When Winston Peters referred to Nazi Germany in a speech and got into a fight with a British punk band, he generated a miasma of ironies. It was the sort of confusion that must suit Peters down to the ground. Was he being deliberately vague in at least one of his appearances on TV? You couldn’t be sure, because the TV news, with its emphasis on snappy brevity, wasn’t the best forum for untangling such a problematic knot.
Reports of Peters’ speech seemed garbled at first. It was necessary to go looking online for the comments he said he was referring to. Te Pāti Māori co-leader Rawiri Waititi last September had defended the statement in his sports policy in 2022, “It’s a known fact that Māori genetic make-up is stronger than others.” When asked by Jack Tame on Q + A if this was racist, Waititi denied it was, and added, “It’s stronger in me, and I’ve got a whole lot of genetics in me.”
Peters must have anticipated the uproar a reference to Nazis would generate, and how it would play out. He’s always so tactically outraged when it goes (one assumes) pretty much exactly as he’s envisaged. He later said he’d been criticising the leniency with which Waititi’s assertion had been treated. That the news media immediately sought comment from the Jewish community only increased the uproar.
It would be interesting to know. Does Waititi understand the word “stronger” to mean “better than”? In what respect are his genes stronger? Is Peters genetically stronger? More interestingly, does it ever concern Waititi that the divisive aspects of his party’s stance might undermine a broad social-justice agenda? How would he answer the suggestion by a socialist, say, that his private-rights push has damaged the left-wing project?
Our discourse is so local and complex. Listening to a discussion among Pākehā Te Pāti Māori voters, I detected a faintly patronising tone. Assertions of stronger Māori genetic makeup didn’t bother them because they simply couldn’t take them seriously.

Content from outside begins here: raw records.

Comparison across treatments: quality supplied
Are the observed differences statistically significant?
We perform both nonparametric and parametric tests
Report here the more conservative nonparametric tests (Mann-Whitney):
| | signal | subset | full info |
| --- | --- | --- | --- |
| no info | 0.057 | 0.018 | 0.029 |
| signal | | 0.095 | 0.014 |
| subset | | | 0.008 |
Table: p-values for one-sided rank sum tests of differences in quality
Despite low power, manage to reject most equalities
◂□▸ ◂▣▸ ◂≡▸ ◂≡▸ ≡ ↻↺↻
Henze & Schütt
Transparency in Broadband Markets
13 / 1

Interestingly, though, when someone asked whether they would vote for Te Pāti Māori if Māori were the demographic majority, one voter said, “Fuck, no!” For him, the support went only so far; after that, an instinctive resistance kicked in. Perhaps, even though he didn’t take the assertions seriously, they aroused a sense of caution.

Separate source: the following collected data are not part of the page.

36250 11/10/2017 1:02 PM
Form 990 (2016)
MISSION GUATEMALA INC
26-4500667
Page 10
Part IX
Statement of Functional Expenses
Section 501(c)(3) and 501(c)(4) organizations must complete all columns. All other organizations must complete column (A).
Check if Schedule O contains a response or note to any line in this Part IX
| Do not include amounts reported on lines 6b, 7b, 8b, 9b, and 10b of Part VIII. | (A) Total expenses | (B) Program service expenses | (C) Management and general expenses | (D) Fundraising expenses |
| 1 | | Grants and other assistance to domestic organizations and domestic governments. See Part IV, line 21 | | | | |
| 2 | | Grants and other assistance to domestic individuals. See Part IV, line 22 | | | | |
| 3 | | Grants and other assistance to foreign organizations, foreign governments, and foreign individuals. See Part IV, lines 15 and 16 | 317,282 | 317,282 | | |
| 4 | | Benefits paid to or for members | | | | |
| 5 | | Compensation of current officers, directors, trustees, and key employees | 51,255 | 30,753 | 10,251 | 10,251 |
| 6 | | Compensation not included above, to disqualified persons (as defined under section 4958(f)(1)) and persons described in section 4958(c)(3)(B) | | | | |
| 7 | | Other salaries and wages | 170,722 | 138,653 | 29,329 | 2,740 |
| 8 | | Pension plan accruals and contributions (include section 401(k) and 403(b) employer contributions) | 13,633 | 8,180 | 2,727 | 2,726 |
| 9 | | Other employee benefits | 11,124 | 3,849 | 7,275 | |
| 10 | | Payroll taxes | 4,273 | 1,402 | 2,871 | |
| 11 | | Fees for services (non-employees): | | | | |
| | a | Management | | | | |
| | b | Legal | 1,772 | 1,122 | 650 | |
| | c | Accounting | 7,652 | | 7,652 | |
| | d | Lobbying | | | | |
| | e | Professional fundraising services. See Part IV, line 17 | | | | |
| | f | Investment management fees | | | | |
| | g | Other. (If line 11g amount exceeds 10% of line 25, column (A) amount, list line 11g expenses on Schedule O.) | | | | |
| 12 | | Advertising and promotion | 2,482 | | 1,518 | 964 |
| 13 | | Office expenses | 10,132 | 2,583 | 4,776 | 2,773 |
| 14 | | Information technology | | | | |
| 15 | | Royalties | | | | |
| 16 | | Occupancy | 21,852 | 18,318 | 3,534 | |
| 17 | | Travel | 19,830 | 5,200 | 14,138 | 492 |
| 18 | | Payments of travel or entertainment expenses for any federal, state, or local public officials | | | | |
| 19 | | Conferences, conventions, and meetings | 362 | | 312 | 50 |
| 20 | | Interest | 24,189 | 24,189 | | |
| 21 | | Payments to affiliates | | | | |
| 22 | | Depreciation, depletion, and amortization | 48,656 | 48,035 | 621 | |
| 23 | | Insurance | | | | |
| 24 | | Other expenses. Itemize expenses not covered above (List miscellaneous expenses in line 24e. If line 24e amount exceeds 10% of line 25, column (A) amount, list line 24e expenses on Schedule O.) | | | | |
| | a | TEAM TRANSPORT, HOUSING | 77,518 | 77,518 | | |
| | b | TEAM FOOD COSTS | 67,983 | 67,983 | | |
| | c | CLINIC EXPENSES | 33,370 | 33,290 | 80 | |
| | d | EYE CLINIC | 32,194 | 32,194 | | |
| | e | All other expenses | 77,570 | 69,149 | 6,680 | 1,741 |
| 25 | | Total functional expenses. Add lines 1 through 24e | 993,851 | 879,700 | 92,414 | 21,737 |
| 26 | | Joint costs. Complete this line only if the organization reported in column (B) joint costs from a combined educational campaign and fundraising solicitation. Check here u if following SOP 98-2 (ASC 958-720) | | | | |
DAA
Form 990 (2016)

The objection to Peters’ reference to Nazism is that it’s cynical ‒ a populist trope. Trump does it, even as his own fascist traits are widely recognised. The horrifying Nazi ideology was fuelled by grievance – Germany was impoverished and humiliated after World War 1. Since grievance is a dangerous motivator, useful for all political opportunists, we need democratic rules-based order on all fronts.
It worked well for Peters when Chumbawamba demanded he stop using their song Tubthumping at rallies. Now, the culture warrior could valiantly square up to some woke old punks. (His own lyrics should be “I got kicked out/I flirted with conspiracies/ shamelessly to get back in.”)

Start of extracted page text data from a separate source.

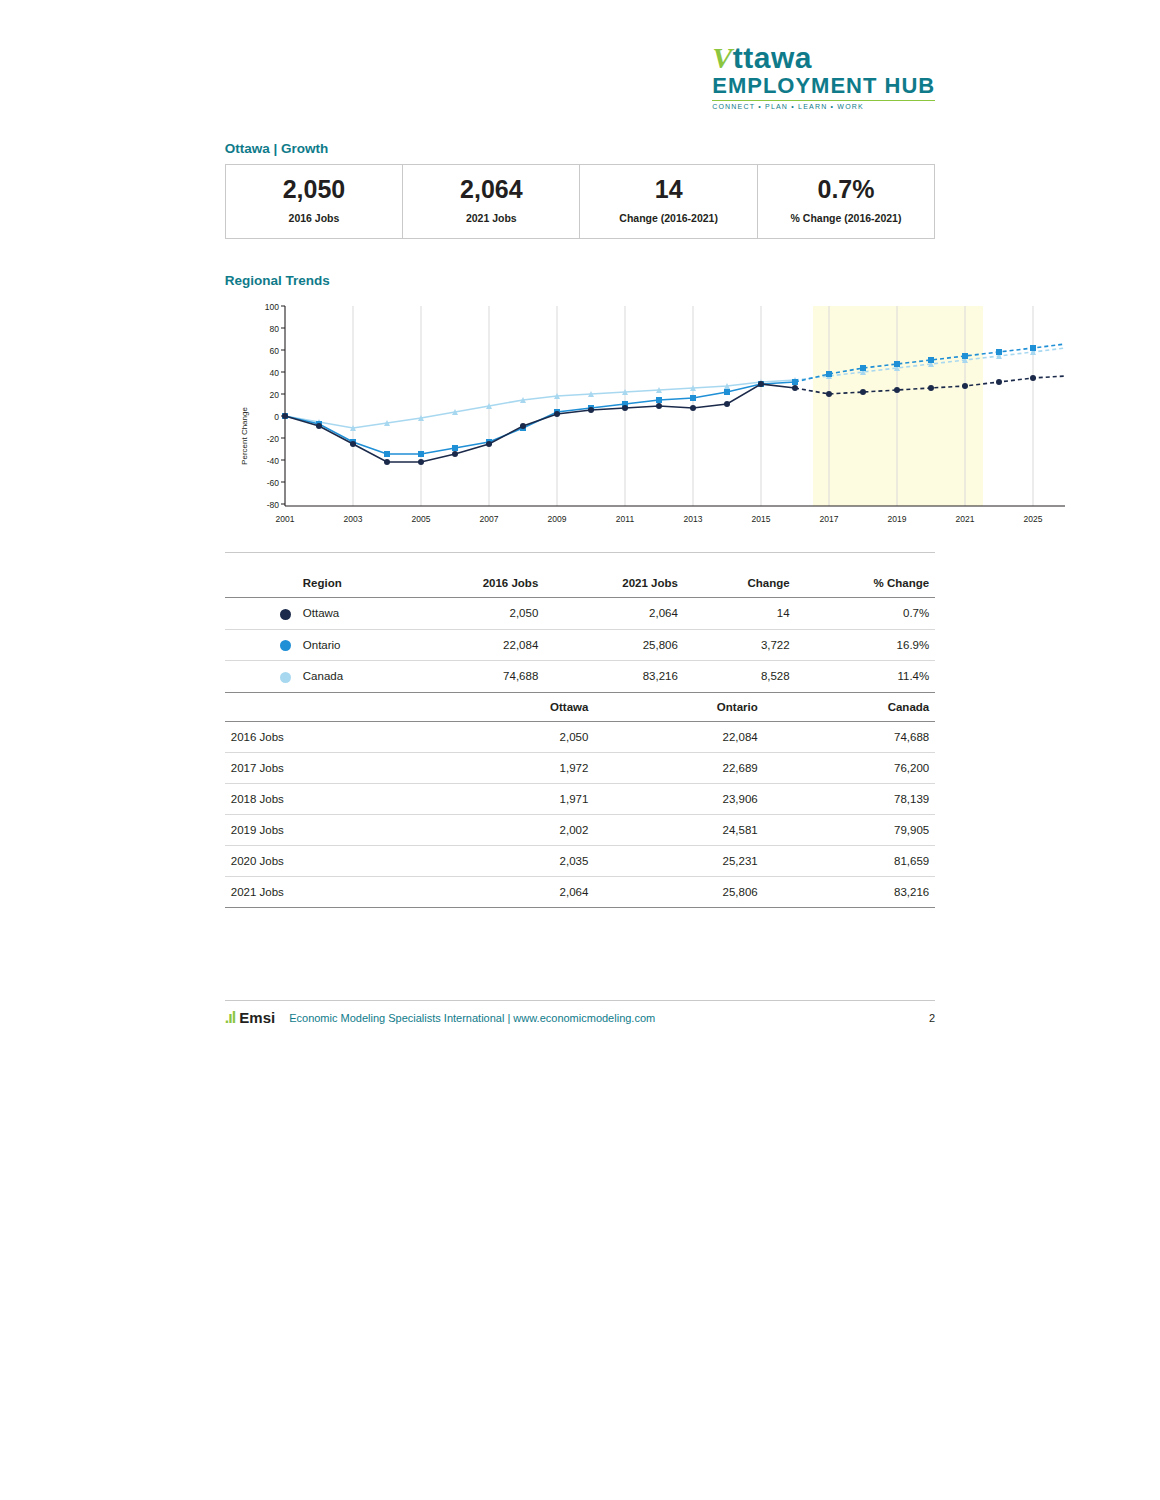Vttawa
EMPLOYMENT HUB
CONNECT • PLAN • LEARN • WORK
Ottawa | Growth
| 2,050 2016 Jobs | 2,064 2021 Jobs | 14 Change (2016-2021) | 0.7% % Change (2016-2021) |
Regional Trends
100 80 60 40 20 0 -20 -40 -60 -80 Percent Change 2001 2003 2005 2007 2009 2011 2013 2015 2017 2019 2021 2025
| | Region | 2016 Jobs | 2021 Jobs | Change | % Change |
| --- | --- | --- | --- | --- | --- |
| | Ottawa | 2,050 | 2,064 | 14 | 0.7% |
| | Ontario | 22,084 | 25,806 | 3,722 | 16.9% |
| | Canada | 74,688 | 83,216 | 8,528 | 11.4% |
| | Ottawa | Ontario | Canada |
| --- | --- | --- | --- |
| 2016 Jobs | 2,050 | 22,084 | 74,688 |
| 2017 Jobs | 1,972 | 22,689 | 76,200 |
| 2018 Jobs | 1,971 | 23,906 | 78,139 |
| 2019 Jobs | 2,002 | 24,581 | 79,905 |
| 2020 Jobs | 2,035 | 25,231 | 81,659 |
| 2021 Jobs | 2,064 | 25,806 | 83,216 |
.ıl Emsi
Economic Modeling Specialists International | www.economicmodeling.com
2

Guitarist Boff Whalley called Peters bigoted and small-minded because Peters courts voters with those traits. But Whalley also said Peters was “spouting misguided racist ideologies”. There were complexities at every turn. Here was an Englishman labelling a Māori politician a racist for, as Peters tells it, criticising another Māori politician’s assertion of “genetic strength”.
The upstanding punk just wanted his song back; now he was lost in a Kiwi miasma, as Peters made capital by grinningly winding him up. Peters was so provocative and performative it reminded me of the late Dame Edna Everage. He could make one of her aphorisms his own at future rallies: “Life is a melody if only you’ll hum the tune.”